The 2008 Beijing Olympics and Paralympics on the BBC

BBC TV team Olympic impressions

Sir Matthew Pinsent


In one of the classic sporting moments of all time, Sir Matthew Pinsent led the Great Britain coxless four to victory at the Athens Olympic Games in 2004. Just eight one hundredths of a second ahead of the Canadian champions, the win booked Matt's place in Olympic history and he is now one of only five athletes to win four consecutive gold medals.


After an illustrious career in rowing during which Matthew was able to fulfil all his ambitions, he is now turning his hand to journalism and media pursuits.


Currently working at the BBC as a sports reporter with Inside Sport, Matthew covers a range of sports from football to horse-racing and from rugby to the Winter Olympics. As yet no rowing!


Matthew was awarded the MBE in the 1993 New Year's Honours list, the CBE in the New Year's Honours list 2000, and a knighthood in the New Year's Honours list 2005.


"The Olympic Games was basically the focus for me for 20 years of my sport. This is the first Games I'll be going to not being a sportsman, so for me it's an opportunity to see the other side of the fence now. I think it will be very different but I don't think I'll miss the competing side of it at all…


"Of all my Games, Athens was the culmination for me and to win by eight one hundredths of a second was a pretty close race!


"Other than my own experiences, I remember Coe versus Ovett in 80 and 84; Daley Thomson in 84 and 88; the rowing from 84, Steve's first gold medal – so a variety really, but I guess I'm the generation when 1980 and 1984 were my formative Olympics.

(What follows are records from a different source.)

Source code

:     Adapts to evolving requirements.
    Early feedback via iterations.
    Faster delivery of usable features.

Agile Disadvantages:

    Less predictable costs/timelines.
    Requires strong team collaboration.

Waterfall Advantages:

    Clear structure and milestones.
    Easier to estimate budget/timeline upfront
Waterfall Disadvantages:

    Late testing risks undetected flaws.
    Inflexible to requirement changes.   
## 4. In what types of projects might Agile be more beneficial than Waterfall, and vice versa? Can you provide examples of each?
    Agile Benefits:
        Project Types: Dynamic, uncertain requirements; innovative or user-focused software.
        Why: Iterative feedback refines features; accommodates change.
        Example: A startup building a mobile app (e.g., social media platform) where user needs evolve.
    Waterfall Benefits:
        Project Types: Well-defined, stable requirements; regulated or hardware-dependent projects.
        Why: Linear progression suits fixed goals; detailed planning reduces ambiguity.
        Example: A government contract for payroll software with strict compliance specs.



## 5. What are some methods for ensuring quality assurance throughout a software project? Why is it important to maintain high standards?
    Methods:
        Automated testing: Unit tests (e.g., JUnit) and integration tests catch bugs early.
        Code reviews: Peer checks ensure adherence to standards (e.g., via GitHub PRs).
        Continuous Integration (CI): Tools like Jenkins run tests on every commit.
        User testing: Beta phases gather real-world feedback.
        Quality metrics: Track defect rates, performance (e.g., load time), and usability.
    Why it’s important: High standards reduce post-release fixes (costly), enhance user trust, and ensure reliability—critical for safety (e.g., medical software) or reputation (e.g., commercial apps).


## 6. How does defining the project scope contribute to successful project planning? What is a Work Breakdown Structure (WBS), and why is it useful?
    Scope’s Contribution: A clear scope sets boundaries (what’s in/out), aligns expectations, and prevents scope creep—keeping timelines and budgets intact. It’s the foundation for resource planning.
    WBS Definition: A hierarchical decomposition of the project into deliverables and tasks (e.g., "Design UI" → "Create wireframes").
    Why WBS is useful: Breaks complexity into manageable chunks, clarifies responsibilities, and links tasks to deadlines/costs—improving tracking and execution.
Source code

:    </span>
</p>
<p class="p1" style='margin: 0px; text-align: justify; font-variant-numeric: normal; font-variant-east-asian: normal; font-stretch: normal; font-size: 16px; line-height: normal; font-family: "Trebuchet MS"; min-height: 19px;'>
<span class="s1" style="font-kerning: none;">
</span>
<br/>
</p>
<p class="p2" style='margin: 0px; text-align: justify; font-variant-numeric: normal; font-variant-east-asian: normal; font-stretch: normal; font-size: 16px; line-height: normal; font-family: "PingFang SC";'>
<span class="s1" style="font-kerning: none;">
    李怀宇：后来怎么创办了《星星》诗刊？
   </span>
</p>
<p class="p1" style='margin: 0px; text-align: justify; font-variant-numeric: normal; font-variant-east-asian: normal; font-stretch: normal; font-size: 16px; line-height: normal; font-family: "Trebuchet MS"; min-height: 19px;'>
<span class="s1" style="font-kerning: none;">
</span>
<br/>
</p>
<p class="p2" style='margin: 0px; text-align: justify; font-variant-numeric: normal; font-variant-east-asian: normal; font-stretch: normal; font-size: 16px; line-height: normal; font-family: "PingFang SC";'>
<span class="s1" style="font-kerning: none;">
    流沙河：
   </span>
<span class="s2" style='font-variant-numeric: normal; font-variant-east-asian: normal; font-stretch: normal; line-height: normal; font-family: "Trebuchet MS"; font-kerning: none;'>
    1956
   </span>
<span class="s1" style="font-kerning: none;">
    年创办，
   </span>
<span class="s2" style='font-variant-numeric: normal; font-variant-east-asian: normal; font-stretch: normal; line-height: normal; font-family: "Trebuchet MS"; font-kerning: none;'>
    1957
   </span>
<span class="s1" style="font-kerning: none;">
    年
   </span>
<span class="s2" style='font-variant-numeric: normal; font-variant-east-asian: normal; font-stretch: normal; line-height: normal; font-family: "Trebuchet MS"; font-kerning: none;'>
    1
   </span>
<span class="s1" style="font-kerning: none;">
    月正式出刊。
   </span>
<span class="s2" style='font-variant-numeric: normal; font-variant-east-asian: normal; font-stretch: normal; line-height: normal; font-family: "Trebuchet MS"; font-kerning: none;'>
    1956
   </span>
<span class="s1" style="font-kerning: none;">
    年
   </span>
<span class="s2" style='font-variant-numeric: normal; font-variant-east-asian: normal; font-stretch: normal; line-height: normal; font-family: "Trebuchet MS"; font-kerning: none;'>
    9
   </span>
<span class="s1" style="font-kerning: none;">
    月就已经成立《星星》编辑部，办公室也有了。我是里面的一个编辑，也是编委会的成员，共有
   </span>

"I've been to China four or five times. I think it will be an amazing Games – obviously it's going to be very controversial and there'll be some challenges for everybody – athletes and broadcasters – when we're out there, but I think it's going to be a remarkable games for all sorts of reasons.


"I'm keen to see how the Chinese deal with the games; obviously it's a huge logistical hurdle, and the media attention is going to be very high on them and how they deal with all that is going to be fascinating.


"As for the action in Beijing, sailing, cycling and rowing will be the main focus for me, because I think that's where the medals are going to come from. I'll be keen to see how those sports get on.


"In the rowing I'm tipping the men's four and women's quad; the sailing will be Ben Ainslie and the two Sarahs – Webb and Ayton; and then there'll be Victoria Pendleton and Chris Hoy in the cycling.


"I'm doing a general reporting role at the Games so I'll be all over the place. It will be great to get close up to sports other than the rowing.


"Looking ahead to London 2012, I'm pretty jealous of the guys who've got those Games in their planners now because I never competed at home! I never got the chance to row internationally on home water.


"Generally, I think it will be the culmination of so many people's lifetime experience and training to get to there, it'll be great. I think it's going to take over the country for that whole two weeks.


"And I hope there'll be a legacy – that's down to London to sort out really. I think the opportunity is there, it's whether they can convert it. But I think that's the challenge they've got."